Does anybody know where i can study japanese language that costs not that much? Because b4 applying for any japanese job, we should learn their language. can someone help me what to do first?


----------



## chay14ph (Nov 3, 2008)

gerome84 said:


> Greetings!
> 
> I am an expat here in DXB and i am interested in working in JAPAN..
> Does anybody know where i can study japanese language that costs not that much? Because b4 applying for any japanese job, we should learn their language. can someone help me what to do first?
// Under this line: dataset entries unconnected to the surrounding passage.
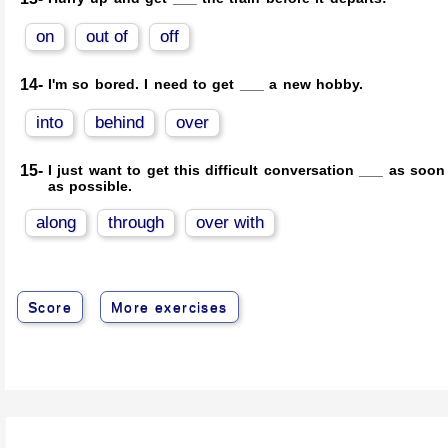
on
out of
off
14-
I'm so bored. I need to get ___ a new hobby.
into
behind
over
15-
I just want to get this difficult conversation ___ as soon
as possible.
along
through
over with
Score
More exercises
abudhabi embassy is offering nihongo classes but there is nothing at their consulate here. Check the website eton.ac as they offer languages there.


----------



## Elphaba (Jan 24, 2008)

gerome84 said:


> Greetings!
> 
> I am an expat here in DXB and i am interested in working in JAPAN..
> Does anybody know where i can study japanese language that costs not that much? Because b4 applying for any japanese job, we should learn their language. can someone help me what to do first?


There are several langage schools in Dubai, including Eton Instutite in Knowledge Village and Berlitz on the Beach Road.

-


----------



## gerome84 (Jul 3, 2010)

chay14ph said:


> abudhabi embassy is offering nihongo classes but there is nothing at their consulate here. Check the website eton.ac as they offer languages there.


Thanks guys for the replies, 

One more thing, do have any idea where can i apply work @ Japan here in Dubai? Ill be preparing myself after i study their language.

Cheers!


----------



## gerome84 (Jul 3, 2010)

Elphaba said:


> There are several langage schools in Dubai, including Eton Instutite in Knowledge Village and Berlitz on the Beach Road.
> 
> -


Thanks guys for the replies, 

One more thing, do have any idea where can i apply work @ Japan here in Dubai? Ill be preparing myself after i study their language.

Cheers!


----------